SKiM closed discovery

SKiM provides both open discovery and closed discovery approaches to LBD. A closed search in SKiM can be performed by simply providing an A term, a C term (or short list of C terms), and then a list of B terms. As an example, the molecular mechanisms underlying the relationship between inflammation and cancer progression would not take shape in the literature until the 2000s [32]. Using SKiM in a closed search mode, with “tumorigenesis” as the A term, “inflammation” as the C term, and genes as B terms, 14 genes were significantly associated with both tumorigenesis and inflammation when only searching abstracts published from 2001 and before. Of these 14 genes, 12 are true positives, with the remaining two discoveries being false positives because of semantic ambiguity (Table 5). Of the 12 true positive genes, six were not yet co-mentioned in an abstract with both tumorigenesis and inflammation in 2001. Of these six putative discoveries, five were later shown to link inflammation and cancer [33,34,35,36,37].

Table 5 Application of SKiM to a closed search problem

Conclusions

SKiM is a simple but powerful and flexible open-source tool for finding known and novel associations between A and C terms, through B term intermediates. These terms can be concepts such as drugs, genes, diseases, or any word, phrase, or set of words. SKiM’s flexibility in searching for terms can be advantageous when a particular term is not included in a predefined list (“lexicon”). However, this approach does place the burden on the user to generate these terms if they are not already in a lexicon. Currently, we use the SKiM algorithm to search PubMed abstracts, though this corpus will likely expand in the future to other repositories of biomedical text such as Scopus. As we have demonstrated, SKiM can find relationships between entities without requiring that they conform to a predefined relationship type, using both open and closed search strategies. Thus, the co-occurrence algorithm employed by SKiM allows the user to cast a wide net to look for potential associations between entities. We supplement SKiM search results with qualitative entity and relationship labels extracted from PubMed abstracts with ML to aid in the interpretation of the co-occurrence-based results. The abstracts from which these entities and relationships were extracted are displayed on the SKiM website’s user interface for transparency.

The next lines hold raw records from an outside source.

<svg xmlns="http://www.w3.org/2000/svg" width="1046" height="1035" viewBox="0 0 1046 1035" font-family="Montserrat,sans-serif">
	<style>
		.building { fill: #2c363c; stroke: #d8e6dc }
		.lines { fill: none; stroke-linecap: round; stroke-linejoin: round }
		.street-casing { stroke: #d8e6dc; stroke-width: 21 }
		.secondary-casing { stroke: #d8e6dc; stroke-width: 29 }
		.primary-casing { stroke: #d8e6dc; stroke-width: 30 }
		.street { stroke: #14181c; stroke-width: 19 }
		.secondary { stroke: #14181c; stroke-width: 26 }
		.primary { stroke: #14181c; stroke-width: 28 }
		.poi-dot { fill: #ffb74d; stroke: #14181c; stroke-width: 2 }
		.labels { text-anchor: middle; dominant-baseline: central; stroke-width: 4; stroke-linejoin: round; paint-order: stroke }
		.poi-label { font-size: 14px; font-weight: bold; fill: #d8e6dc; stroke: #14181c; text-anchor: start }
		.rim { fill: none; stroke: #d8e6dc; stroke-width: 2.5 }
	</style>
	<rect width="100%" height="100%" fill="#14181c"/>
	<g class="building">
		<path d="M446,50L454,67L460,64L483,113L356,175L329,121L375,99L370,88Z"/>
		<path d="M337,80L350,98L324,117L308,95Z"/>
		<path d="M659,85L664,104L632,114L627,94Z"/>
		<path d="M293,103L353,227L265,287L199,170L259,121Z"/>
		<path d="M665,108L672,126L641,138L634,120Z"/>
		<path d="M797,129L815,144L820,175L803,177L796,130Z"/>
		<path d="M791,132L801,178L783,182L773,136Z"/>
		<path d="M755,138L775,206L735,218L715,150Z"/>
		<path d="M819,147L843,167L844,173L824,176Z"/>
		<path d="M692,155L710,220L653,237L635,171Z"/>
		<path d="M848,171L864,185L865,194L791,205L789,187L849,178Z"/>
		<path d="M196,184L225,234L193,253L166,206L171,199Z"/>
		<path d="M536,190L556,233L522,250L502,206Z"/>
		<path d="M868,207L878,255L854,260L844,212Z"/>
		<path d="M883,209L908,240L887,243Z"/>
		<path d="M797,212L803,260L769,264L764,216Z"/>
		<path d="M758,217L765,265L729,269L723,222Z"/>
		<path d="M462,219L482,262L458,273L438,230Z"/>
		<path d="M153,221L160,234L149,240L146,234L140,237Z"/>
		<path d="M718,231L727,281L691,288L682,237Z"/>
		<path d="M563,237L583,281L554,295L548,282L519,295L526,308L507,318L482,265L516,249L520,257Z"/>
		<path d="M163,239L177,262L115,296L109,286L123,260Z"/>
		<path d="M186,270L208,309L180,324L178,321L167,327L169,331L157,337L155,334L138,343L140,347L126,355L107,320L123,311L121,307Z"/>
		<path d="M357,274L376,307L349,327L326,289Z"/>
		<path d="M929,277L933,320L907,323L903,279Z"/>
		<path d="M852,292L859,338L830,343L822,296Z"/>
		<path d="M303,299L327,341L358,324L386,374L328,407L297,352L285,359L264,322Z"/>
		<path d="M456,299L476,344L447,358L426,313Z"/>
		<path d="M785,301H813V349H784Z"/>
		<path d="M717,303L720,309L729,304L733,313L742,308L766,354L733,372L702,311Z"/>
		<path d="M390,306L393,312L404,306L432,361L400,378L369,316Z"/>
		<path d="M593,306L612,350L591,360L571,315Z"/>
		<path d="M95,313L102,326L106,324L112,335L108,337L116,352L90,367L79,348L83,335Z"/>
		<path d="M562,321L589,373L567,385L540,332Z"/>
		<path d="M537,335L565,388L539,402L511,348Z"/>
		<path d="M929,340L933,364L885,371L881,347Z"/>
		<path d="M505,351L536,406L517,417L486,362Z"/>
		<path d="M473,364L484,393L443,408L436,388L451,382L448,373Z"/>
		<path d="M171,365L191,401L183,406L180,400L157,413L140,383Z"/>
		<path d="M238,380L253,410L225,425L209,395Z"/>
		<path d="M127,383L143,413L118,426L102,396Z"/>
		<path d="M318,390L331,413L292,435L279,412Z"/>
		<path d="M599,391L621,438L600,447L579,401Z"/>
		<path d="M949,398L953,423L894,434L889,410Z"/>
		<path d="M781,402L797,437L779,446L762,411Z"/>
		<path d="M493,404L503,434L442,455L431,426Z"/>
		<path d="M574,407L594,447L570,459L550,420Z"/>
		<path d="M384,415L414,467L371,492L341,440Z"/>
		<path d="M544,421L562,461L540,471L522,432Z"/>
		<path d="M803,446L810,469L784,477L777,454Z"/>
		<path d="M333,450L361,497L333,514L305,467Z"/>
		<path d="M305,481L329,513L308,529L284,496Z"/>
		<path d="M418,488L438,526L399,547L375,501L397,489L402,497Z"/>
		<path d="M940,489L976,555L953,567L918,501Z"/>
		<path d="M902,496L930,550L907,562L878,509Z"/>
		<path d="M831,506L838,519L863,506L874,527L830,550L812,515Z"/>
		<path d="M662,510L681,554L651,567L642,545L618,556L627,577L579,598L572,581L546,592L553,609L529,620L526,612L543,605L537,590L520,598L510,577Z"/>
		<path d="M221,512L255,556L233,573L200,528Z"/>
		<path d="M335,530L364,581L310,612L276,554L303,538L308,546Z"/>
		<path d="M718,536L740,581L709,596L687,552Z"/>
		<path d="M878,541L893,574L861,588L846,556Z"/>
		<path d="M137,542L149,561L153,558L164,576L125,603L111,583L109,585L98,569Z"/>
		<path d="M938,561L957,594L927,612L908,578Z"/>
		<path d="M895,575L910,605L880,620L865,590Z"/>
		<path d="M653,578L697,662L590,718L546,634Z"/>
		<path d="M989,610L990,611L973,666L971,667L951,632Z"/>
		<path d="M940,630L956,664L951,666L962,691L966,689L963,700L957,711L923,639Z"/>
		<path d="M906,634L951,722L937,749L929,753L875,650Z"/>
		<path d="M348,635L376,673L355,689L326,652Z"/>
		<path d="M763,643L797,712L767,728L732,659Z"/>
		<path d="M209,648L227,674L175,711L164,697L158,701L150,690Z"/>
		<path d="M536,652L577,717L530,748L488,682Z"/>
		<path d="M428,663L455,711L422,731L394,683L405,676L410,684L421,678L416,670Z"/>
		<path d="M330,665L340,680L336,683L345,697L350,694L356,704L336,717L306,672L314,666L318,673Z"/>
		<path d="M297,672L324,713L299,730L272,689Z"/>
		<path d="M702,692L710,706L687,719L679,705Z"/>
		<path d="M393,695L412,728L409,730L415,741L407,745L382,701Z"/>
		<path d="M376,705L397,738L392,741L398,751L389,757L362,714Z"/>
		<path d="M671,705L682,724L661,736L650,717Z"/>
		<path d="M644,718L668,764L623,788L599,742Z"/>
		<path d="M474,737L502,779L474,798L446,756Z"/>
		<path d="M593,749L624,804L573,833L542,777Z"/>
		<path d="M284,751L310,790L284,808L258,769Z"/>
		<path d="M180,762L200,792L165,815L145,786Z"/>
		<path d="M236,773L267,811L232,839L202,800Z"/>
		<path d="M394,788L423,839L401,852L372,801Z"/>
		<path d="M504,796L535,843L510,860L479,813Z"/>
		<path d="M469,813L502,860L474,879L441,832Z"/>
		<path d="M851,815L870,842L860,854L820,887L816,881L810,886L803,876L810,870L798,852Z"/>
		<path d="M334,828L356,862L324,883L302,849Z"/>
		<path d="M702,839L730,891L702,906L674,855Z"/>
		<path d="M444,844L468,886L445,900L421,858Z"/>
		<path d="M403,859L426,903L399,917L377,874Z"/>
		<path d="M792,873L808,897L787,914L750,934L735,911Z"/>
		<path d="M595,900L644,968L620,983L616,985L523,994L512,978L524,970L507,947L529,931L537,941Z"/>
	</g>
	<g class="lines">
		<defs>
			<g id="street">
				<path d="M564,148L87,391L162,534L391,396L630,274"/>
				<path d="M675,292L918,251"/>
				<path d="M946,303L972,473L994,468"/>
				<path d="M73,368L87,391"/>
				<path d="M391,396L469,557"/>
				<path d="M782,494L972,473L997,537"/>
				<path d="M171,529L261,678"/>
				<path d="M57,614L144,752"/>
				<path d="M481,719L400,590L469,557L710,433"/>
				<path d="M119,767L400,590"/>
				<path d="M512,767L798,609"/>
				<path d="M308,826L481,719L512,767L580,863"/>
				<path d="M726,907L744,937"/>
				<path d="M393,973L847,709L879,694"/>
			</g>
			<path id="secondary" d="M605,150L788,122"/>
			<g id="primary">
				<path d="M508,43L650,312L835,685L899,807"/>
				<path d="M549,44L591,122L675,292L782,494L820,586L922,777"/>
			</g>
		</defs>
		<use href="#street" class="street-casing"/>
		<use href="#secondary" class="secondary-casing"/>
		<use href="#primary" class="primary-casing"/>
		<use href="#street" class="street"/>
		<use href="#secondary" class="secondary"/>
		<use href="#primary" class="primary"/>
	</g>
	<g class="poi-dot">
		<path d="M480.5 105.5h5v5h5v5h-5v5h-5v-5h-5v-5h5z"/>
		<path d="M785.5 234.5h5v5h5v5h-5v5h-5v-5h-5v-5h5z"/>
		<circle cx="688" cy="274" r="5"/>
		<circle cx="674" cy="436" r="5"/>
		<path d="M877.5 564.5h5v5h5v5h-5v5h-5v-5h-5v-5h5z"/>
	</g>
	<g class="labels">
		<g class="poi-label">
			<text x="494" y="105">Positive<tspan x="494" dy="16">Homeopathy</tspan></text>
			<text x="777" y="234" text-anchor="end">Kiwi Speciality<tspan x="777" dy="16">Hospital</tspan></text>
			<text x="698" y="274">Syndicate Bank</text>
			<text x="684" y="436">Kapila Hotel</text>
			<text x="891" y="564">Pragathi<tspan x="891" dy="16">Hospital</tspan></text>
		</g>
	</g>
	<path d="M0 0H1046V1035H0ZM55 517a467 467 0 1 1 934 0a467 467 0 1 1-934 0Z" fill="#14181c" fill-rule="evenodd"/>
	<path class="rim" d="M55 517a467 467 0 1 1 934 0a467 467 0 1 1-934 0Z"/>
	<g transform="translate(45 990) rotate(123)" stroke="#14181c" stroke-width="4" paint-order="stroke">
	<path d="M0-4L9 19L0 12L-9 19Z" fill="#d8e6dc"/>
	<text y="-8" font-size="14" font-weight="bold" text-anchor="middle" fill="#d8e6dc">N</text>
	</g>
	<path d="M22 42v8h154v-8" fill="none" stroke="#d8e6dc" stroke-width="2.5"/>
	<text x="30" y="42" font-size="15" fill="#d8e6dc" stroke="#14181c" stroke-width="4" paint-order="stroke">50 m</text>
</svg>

In the future, we plan to make the knowledge graph of entities and relationship labels directly searchable and use it in other aspects of the SKiM website, such as generating predefined term lists for users to search. Additionally, the ML-generated labels could help users search within certain contexts; for example, “IF” is a difficult gene symbol to search when lowercased because it occurs in many contexts in which it is not used as a gene symbol. We plan to add a feature to SKiM in which a user could search only abstracts in which ambiguous terms like “IF” have been appropriately type-labeled by a ML model.

In summary, SKiM provides functionality that was previously missing from the LBD field. SKiM is generalized for any domain, can perform searches with many thousands of user-defined C term concepts, and moves beyond the simple identification of an existence of a relationship; many relationships between biomedical entities are given relationship type labels from our knowledge graph.

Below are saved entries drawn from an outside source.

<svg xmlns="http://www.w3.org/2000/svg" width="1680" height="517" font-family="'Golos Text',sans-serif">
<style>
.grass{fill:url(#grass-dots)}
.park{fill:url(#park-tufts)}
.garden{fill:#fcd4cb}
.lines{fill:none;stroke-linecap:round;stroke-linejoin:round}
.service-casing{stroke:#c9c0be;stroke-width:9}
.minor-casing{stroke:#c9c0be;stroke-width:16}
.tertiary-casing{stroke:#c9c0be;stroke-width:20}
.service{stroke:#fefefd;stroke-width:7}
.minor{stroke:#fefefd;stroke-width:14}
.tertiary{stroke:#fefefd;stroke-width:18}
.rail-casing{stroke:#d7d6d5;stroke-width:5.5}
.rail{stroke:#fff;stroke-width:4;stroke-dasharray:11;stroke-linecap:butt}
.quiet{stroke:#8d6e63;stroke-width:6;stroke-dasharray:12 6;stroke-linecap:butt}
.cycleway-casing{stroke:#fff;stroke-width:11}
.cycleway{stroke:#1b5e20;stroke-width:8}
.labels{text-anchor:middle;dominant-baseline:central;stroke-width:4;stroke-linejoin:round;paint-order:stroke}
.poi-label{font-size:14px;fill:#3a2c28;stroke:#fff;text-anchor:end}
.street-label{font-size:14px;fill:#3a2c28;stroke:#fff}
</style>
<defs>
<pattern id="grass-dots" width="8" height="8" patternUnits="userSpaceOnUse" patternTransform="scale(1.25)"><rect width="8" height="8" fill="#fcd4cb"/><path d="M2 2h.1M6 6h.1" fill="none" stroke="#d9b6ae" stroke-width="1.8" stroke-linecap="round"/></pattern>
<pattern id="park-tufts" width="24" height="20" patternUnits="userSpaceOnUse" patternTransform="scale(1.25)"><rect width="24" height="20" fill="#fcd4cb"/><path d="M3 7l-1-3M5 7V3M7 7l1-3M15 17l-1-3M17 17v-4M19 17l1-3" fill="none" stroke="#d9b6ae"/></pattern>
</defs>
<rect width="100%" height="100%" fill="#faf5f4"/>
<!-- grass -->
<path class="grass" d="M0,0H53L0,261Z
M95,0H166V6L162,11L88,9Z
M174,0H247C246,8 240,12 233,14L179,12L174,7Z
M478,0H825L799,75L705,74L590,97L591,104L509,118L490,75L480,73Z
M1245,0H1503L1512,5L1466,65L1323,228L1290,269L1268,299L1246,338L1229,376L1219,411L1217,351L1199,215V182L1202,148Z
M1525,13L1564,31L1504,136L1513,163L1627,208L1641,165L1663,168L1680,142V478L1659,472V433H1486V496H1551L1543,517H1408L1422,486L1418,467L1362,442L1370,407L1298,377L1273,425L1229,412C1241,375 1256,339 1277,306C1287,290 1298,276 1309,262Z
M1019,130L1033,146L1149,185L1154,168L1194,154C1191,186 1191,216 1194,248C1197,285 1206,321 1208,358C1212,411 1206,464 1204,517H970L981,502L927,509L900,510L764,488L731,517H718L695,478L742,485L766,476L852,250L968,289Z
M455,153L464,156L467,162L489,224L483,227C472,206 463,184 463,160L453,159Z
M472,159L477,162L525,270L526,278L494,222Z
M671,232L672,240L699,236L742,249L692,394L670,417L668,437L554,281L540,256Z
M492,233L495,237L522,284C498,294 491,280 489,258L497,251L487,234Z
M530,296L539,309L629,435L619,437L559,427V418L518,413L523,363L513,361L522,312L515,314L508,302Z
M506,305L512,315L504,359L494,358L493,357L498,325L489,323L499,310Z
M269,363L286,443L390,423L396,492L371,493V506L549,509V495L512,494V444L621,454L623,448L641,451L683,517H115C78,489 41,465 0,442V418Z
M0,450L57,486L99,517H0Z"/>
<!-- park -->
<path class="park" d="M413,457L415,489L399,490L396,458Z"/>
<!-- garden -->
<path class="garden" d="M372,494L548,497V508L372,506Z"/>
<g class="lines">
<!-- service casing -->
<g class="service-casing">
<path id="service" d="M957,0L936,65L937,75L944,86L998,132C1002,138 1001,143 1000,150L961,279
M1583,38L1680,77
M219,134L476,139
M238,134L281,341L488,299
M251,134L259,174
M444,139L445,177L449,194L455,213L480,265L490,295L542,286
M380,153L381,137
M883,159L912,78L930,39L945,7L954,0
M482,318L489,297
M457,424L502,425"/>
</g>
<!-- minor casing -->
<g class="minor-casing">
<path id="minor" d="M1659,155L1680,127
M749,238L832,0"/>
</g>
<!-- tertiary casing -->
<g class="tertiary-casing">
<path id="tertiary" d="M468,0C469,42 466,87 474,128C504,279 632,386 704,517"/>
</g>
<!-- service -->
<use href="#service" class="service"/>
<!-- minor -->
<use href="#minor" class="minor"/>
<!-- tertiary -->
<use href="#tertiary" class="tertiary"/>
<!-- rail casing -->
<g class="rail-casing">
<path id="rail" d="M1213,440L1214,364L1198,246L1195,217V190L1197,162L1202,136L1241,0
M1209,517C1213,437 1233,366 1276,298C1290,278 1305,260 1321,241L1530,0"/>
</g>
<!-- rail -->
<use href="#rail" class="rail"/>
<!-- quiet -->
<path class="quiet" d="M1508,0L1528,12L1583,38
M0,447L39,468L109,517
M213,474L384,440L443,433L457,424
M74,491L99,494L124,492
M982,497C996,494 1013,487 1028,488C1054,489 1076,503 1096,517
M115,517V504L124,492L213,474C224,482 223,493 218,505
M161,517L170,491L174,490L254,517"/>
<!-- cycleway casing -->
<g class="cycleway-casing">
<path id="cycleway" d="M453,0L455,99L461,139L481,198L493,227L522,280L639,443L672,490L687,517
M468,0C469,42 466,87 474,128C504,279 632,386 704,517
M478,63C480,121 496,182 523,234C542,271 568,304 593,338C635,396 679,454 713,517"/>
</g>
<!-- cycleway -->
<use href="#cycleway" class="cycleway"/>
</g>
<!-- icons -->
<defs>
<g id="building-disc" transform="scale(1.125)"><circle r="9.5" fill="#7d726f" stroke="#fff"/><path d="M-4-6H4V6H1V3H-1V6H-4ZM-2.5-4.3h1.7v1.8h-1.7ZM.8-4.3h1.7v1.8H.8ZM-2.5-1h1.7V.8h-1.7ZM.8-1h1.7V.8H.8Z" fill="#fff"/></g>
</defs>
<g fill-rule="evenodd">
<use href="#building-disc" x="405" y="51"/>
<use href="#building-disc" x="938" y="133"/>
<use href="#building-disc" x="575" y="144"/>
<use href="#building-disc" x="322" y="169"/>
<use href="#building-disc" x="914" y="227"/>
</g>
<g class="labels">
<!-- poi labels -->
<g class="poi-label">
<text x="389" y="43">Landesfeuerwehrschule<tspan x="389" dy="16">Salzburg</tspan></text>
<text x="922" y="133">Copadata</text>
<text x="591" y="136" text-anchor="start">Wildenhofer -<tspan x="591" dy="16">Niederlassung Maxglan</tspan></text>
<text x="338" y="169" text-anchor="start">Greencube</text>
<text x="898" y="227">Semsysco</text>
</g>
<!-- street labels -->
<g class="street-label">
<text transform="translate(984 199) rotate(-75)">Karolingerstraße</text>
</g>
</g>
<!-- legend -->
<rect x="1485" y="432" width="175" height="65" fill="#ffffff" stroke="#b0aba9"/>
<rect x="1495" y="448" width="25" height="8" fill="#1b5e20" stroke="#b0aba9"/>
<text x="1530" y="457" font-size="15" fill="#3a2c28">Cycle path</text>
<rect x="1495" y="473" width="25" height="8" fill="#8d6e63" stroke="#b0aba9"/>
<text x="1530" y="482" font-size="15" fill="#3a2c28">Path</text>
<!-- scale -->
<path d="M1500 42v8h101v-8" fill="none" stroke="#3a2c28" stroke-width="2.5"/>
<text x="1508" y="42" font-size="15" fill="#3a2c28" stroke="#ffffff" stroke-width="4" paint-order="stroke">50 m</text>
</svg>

Availability and requirements


Project Name: Serial KinderMiner (SKiM).


Project home page: https://skim.morgridge.org/ (user-facing website); https://github.com/stewart-lab/fast_km (backend server code).


Operating system(s): Platform independent.


Programming language: Python.


Other requirements: To host a SKiM server, Python 3.8 or higher is required; to use the algorithm on the website, no requirements except a web browser.


License: MIT.


Any restrictions to use by non-academics: No restrictions.